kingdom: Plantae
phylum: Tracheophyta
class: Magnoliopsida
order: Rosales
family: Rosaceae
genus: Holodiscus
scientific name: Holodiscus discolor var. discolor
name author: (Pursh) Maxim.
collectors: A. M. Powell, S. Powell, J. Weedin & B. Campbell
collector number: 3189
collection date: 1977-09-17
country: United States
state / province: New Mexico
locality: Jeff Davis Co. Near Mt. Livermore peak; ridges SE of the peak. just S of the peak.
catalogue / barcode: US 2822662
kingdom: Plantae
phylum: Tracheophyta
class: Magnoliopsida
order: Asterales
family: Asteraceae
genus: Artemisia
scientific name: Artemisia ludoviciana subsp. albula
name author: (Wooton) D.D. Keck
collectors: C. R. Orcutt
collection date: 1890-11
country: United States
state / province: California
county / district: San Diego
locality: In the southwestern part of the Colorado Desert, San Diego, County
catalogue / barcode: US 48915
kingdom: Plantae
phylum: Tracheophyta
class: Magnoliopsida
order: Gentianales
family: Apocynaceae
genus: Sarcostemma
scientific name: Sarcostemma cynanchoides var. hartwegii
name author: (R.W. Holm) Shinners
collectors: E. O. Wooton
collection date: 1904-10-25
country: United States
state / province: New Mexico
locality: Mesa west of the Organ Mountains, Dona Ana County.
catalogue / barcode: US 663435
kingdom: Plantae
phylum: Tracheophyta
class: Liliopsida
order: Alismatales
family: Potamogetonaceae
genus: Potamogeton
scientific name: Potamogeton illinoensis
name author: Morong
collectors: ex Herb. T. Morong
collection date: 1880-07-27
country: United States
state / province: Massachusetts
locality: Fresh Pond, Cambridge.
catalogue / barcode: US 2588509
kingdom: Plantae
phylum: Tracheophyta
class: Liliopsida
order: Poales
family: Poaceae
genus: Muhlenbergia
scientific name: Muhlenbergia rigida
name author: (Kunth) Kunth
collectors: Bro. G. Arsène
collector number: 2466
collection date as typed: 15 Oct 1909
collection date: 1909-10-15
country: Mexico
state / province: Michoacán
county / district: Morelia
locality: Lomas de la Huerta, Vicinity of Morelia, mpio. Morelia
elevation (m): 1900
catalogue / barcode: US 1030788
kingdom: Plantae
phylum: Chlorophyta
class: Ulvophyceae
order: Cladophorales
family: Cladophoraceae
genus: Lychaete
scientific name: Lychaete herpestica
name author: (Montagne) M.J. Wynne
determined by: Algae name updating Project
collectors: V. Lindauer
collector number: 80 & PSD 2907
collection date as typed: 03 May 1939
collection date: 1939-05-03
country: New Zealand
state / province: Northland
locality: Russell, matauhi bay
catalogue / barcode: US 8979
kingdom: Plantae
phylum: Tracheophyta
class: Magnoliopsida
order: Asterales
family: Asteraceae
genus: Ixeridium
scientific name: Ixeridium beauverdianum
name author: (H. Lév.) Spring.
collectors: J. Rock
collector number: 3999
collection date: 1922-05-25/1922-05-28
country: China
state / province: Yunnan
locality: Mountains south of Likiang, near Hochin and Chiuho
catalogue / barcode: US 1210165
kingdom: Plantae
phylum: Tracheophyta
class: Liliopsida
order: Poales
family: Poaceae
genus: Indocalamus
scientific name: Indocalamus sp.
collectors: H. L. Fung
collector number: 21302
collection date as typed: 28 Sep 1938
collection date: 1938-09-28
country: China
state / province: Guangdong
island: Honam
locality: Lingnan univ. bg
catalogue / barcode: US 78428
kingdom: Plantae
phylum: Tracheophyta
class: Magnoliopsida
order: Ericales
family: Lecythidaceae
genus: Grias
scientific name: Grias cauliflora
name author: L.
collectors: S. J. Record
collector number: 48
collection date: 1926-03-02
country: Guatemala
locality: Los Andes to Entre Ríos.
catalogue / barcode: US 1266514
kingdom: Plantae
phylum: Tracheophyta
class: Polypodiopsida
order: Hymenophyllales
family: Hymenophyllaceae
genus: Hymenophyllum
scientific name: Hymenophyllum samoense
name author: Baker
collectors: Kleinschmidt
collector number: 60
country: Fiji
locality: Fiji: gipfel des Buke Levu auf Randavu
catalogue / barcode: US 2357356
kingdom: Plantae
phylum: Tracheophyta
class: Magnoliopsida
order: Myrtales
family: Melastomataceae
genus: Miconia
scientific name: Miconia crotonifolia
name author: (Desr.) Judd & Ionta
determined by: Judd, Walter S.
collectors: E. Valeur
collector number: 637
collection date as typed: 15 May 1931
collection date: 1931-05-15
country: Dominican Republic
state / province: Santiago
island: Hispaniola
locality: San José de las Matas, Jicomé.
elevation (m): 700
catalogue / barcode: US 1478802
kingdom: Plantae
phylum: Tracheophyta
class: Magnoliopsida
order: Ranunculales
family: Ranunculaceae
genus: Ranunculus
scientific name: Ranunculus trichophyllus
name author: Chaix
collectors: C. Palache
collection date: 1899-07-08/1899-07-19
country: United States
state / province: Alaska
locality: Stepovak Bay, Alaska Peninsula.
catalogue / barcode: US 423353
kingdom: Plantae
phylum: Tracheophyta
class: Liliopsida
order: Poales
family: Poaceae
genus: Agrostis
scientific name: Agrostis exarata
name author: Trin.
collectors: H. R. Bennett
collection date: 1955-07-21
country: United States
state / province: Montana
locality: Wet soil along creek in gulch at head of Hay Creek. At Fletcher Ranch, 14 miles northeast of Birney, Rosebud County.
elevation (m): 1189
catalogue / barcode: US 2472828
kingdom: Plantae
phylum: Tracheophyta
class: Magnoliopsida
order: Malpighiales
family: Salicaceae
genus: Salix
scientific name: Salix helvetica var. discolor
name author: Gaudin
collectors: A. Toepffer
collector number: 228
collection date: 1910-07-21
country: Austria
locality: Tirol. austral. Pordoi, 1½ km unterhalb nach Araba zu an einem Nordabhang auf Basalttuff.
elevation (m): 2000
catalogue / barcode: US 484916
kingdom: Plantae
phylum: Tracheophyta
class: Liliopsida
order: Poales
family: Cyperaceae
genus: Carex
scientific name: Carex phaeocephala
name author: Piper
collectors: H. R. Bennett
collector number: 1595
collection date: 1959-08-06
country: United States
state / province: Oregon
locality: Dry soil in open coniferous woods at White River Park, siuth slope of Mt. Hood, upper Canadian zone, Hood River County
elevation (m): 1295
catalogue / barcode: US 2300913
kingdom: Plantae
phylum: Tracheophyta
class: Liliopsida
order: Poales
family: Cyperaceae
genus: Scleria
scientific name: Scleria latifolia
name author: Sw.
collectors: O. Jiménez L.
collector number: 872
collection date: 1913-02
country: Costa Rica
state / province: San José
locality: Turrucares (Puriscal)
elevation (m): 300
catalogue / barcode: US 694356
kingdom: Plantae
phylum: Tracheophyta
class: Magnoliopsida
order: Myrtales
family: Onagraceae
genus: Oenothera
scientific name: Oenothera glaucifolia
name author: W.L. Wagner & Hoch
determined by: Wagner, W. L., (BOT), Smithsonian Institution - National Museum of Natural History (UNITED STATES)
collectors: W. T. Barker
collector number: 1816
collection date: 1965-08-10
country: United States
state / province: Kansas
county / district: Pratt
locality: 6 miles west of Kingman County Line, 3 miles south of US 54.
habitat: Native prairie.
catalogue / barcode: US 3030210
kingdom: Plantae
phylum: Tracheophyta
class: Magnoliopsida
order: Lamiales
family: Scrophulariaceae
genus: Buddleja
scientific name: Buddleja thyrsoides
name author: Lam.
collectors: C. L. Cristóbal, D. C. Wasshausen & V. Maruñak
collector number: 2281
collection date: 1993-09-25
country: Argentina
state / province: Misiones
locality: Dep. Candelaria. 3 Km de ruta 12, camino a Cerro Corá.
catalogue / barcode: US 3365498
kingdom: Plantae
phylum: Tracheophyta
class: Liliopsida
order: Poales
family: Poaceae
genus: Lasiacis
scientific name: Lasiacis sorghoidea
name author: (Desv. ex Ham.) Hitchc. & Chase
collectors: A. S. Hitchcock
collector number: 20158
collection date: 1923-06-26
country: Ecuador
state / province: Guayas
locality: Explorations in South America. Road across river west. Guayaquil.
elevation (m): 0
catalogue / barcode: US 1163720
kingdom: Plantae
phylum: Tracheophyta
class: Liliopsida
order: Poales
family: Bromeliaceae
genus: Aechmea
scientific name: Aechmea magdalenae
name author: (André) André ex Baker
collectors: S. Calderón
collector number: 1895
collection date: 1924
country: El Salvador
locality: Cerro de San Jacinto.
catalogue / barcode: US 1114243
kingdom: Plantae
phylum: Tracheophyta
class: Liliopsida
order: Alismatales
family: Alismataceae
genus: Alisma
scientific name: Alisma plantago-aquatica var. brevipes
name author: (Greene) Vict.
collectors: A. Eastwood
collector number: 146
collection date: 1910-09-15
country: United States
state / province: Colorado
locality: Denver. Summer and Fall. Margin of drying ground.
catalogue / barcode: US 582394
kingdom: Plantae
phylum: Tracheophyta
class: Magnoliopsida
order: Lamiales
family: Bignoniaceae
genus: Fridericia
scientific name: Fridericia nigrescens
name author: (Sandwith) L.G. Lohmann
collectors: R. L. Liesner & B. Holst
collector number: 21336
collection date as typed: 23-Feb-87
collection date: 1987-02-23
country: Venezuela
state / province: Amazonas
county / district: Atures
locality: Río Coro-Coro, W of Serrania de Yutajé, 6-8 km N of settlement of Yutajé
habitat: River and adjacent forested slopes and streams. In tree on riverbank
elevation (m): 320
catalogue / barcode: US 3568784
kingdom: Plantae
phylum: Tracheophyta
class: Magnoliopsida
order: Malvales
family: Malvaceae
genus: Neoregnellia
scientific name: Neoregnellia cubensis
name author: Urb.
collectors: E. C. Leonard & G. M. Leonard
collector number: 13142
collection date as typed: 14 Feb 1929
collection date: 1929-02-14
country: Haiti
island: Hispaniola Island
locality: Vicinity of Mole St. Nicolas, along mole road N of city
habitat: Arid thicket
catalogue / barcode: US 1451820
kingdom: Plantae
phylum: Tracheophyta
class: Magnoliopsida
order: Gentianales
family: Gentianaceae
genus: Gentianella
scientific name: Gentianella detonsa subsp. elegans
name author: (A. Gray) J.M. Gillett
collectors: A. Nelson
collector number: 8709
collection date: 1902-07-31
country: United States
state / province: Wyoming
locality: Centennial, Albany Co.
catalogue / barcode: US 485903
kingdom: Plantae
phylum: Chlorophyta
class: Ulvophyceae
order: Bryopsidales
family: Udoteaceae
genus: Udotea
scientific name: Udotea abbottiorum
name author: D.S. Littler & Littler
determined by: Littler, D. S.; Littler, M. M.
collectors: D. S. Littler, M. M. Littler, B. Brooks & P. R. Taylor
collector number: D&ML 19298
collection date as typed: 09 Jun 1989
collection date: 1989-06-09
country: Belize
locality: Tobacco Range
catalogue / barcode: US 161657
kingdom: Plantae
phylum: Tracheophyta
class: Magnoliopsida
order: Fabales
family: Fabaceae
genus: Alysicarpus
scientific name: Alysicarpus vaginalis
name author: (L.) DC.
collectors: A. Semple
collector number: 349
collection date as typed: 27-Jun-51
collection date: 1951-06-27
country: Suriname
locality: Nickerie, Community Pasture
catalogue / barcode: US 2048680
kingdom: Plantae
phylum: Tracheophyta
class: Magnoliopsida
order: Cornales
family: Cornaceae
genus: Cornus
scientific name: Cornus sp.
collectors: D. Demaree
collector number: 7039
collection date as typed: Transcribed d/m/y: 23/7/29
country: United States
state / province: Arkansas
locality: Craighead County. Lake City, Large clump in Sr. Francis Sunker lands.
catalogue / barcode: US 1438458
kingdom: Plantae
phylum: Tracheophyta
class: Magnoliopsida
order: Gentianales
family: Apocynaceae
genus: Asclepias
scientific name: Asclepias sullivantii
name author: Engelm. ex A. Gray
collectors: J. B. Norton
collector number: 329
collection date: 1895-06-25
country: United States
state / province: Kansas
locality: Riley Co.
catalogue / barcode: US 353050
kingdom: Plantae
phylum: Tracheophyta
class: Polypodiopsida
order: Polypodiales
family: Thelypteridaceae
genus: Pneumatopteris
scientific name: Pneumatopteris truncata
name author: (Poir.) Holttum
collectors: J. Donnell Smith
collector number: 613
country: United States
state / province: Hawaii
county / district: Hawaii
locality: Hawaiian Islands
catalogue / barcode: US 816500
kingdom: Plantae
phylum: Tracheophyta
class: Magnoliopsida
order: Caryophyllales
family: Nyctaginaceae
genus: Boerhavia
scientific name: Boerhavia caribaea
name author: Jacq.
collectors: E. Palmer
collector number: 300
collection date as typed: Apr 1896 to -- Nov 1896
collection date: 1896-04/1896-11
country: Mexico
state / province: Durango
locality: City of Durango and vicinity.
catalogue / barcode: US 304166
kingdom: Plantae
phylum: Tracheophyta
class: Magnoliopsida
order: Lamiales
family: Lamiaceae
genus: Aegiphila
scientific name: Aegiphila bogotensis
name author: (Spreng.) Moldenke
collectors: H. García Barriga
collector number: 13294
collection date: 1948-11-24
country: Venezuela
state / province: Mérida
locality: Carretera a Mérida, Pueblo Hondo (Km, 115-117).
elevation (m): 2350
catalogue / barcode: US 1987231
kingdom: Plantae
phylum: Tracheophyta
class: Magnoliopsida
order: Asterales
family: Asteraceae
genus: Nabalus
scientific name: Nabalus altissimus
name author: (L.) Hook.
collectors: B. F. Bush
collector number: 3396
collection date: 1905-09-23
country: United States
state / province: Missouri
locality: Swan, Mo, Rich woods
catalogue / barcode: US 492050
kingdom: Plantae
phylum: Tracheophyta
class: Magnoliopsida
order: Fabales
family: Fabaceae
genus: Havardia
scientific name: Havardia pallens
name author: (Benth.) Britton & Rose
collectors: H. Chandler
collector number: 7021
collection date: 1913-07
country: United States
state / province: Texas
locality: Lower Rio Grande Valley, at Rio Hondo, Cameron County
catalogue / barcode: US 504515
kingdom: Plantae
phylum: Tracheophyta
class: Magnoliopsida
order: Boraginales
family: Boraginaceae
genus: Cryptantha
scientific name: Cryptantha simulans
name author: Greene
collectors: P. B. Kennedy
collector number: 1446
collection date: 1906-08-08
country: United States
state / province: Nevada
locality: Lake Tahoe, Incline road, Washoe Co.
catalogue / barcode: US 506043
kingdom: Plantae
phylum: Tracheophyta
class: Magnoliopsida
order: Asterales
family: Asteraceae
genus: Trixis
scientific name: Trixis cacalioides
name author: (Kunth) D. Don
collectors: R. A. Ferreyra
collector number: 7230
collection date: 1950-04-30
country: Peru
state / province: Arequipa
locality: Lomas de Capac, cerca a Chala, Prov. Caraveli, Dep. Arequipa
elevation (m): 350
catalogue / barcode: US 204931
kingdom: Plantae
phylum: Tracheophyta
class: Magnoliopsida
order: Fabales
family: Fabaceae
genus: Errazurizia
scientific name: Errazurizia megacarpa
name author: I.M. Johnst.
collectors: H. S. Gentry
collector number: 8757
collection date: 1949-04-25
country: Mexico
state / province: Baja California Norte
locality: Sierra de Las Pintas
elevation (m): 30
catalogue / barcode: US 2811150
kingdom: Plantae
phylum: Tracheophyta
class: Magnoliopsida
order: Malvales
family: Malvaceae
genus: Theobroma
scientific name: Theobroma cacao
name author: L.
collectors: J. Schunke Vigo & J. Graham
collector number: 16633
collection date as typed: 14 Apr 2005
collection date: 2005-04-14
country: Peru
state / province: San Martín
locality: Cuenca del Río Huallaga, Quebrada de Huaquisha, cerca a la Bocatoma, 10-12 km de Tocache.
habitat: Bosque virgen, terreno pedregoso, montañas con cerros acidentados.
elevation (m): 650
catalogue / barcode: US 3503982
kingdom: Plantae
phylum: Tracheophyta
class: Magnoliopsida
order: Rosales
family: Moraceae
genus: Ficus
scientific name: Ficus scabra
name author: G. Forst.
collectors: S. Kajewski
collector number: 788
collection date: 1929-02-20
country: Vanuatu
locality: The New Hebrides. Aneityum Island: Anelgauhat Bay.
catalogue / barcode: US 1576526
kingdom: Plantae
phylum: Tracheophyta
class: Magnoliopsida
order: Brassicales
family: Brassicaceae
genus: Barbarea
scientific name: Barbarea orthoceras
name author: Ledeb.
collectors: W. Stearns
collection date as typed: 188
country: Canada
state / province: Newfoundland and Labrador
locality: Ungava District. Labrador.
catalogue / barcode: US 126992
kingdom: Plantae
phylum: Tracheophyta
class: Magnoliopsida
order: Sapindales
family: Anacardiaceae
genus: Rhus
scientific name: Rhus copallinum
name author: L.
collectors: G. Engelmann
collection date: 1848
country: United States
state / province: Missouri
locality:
--*--
EXERCISE GOAL: Transcribe the part of the records above that opens with the line containing "locality: Riley Co." and closes with the line containing "collection date: 1948-11-24", both included.

ANSWER FOR THIS EXERCISE:
locality: Riley Co.
catalogue / barcode: US 353050
kingdom: Plantae
phylum: Tracheophyta
class: Polypodiopsida
order: Polypodiales
family: Thelypteridaceae
genus: Pneumatopteris
scientific name: Pneumatopteris truncata
name author: (Poir.) Holttum
collectors: J. Donnell Smith
collector number: 613
country: United States
state / province: Hawaii
county / district: Hawaii
locality: Hawaiian Islands
catalogue / barcode: US 816500
kingdom: Plantae
phylum: Tracheophyta
class: Magnoliopsida
order: Caryophyllales
family: Nyctaginaceae
genus: Boerhavia
scientific name: Boerhavia caribaea
name author: Jacq.
collectors: E. Palmer
collector number: 300
collection date as typed: Apr 1896 to -- Nov 1896
collection date: 1896-04/1896-11
country: Mexico
state / province: Durango
locality: City of Durango and vicinity.
catalogue / barcode: US 304166
kingdom: Plantae
phylum: Tracheophyta
class: Magnoliopsida
order: Lamiales
family: Lamiaceae
genus: Aegiphila
scientific name: Aegiphila bogotensis
name author: (Spreng.) Moldenke
collectors: H. García Barriga
collector number: 13294
collection date: 1948-11-24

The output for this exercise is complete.